Solon Barocas, a Princeton University Center for Information Technology Policy postdoctoral research associate, and three FTC officials will give the two presentations at the agency’s Sept. 15 daylong workshop on big data (http://1.usa.gov/1nXij2k). FTC officials will also speak, while privacy advocates, data de-identification researchers and industry representatives will fill out the four panels on big data: Its technology, current uses, potential for harm and policy ramifications. FTC officials Chief Technologist Latanya Sweeney and Technology and Data Governance Research Fellow Jinyan Zan will give a presentation on “Digging into the Data.” Sweeney is widely considered to be one of the most prominent data de-identification researchers. Barocas will present his research on “the novel challenges that data mining poses to fairness and privacy,” said his personal website. “I've looked at the use of predictive analytics for counterterrorism, voter microtargeting in political campaigns, the impact of data mining techniques on model-building in economics and finance and the integration of evidence-based medicine with clinical decision support systems.” Chairwoman Edith Ramirez, Commissioner Julie Brill and Consumer Protection Bureau Director Jessica Rich will also speak.

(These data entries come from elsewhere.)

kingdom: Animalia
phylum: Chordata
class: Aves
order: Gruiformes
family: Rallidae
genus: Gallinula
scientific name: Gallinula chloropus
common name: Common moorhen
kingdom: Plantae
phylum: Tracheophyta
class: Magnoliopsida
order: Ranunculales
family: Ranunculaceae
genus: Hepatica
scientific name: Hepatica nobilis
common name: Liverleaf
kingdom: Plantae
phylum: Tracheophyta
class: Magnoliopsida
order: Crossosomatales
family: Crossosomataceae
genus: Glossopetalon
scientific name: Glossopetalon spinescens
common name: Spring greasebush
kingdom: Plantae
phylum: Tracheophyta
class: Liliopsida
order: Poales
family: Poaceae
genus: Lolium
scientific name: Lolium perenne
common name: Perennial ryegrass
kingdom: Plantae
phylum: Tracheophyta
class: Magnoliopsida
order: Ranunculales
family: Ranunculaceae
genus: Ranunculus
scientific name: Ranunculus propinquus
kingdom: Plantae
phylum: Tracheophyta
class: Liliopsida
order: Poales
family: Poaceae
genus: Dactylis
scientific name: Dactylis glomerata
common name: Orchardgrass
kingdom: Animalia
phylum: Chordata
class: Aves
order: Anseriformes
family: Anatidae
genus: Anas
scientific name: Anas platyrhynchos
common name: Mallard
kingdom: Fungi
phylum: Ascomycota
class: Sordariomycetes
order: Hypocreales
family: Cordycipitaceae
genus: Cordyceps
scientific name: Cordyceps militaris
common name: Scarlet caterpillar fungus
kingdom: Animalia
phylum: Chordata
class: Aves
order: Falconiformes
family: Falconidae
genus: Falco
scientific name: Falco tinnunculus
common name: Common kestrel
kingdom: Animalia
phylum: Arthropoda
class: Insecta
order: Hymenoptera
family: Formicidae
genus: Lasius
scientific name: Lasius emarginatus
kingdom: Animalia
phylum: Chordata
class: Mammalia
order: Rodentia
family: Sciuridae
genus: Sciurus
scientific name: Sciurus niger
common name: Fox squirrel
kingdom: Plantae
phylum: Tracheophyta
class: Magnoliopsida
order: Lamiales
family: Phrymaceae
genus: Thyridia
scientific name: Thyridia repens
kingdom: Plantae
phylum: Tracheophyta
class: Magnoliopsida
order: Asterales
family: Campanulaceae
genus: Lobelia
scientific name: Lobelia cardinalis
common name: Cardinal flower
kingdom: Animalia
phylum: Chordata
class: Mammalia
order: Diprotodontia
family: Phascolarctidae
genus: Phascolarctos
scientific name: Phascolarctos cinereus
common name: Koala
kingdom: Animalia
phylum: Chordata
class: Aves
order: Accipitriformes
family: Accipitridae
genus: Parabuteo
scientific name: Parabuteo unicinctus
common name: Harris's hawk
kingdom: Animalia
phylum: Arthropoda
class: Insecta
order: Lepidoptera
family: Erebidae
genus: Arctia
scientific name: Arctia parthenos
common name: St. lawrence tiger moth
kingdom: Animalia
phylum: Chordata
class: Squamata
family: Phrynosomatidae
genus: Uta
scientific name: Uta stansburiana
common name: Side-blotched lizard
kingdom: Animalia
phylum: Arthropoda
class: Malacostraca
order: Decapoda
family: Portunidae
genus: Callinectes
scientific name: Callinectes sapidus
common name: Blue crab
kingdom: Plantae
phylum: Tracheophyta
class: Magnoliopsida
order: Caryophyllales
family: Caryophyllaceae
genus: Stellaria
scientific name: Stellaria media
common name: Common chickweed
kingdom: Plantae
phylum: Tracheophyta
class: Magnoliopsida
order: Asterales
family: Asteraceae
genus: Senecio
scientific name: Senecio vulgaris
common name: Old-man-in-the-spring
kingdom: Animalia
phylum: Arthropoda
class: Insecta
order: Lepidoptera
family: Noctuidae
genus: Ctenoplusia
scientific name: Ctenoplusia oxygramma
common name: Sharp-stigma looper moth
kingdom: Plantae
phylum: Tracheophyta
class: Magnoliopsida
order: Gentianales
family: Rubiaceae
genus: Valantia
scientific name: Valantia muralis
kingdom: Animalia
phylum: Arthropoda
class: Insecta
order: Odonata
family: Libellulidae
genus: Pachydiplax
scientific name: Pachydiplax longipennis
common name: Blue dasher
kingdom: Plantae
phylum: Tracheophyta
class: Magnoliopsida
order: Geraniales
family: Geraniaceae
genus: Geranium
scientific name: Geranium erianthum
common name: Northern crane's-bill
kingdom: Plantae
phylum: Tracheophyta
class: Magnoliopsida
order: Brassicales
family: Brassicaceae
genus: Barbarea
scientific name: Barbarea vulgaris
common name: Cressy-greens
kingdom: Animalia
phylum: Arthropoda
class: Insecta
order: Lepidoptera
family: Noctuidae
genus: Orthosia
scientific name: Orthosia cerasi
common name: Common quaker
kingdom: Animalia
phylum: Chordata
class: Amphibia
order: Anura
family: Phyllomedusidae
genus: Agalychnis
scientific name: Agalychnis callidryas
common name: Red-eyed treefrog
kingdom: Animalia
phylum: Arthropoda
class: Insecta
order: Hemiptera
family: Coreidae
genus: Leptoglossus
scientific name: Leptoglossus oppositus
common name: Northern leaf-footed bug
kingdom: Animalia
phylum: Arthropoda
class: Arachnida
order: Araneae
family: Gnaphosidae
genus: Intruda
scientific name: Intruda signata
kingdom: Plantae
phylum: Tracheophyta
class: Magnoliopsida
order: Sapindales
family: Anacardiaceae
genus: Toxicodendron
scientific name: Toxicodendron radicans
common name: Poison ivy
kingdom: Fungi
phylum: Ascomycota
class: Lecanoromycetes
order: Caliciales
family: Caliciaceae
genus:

Local Corp. settled its patent infringement case against Fry’s Electronics, Local said in a news release Wednesday (http://bit.ly/Z7oU4w). The terms of the settlement are confidential, it said. Local Corp. sued Fry’s in 2012 for its alleged infringement of Local’s U.S. Patent No. 7,062,453, which covers “'methods and systems for dynamic networked commerce architecture,'” it said. The suit was filed in the U.S. District Court of Central California, said a Local Corp. spokeswoman. “We are very pleased with the outcome of this settlement, and we believe this further validates the significant unlocked value of our robust patent portfolio,” Local Corp. CEO Fred Thiel said. Fry’s didn’t comment.
Mozilla is still working on a patch to block third-party cookies in its Firefox browser, Senior Vice President-Business and Legal Affairs Denelle Dixon-Thayer told us by email. “Advertising practices such as commercial tracking that are non-transparent and ignore user signals like Do Not Track are not sustainable for a healthy Web economy over the long term.” Advertising officials told us last week that browsers blocking third-party cookies had once been a No. 1 concern, but they're not currently worried about the cookies’ imminent downfall (CD Sept 2 p9). In 2013, Mozilla expressed plans to block third-party cookies, but the company has yet to do so. Dixon-Thayer said Mozilla delayed its cookie-blocking plans because the patch wasn’t robust enough. “Mozilla has been testing a patch that blocks many third-party cookies in our Aurora build of Firefox, and determined that it does not offer the level of tracking protection that users would expect,” she said. “We have been exploring additional solutions and plan to test new initiatives to give users more control over the flow of their data.”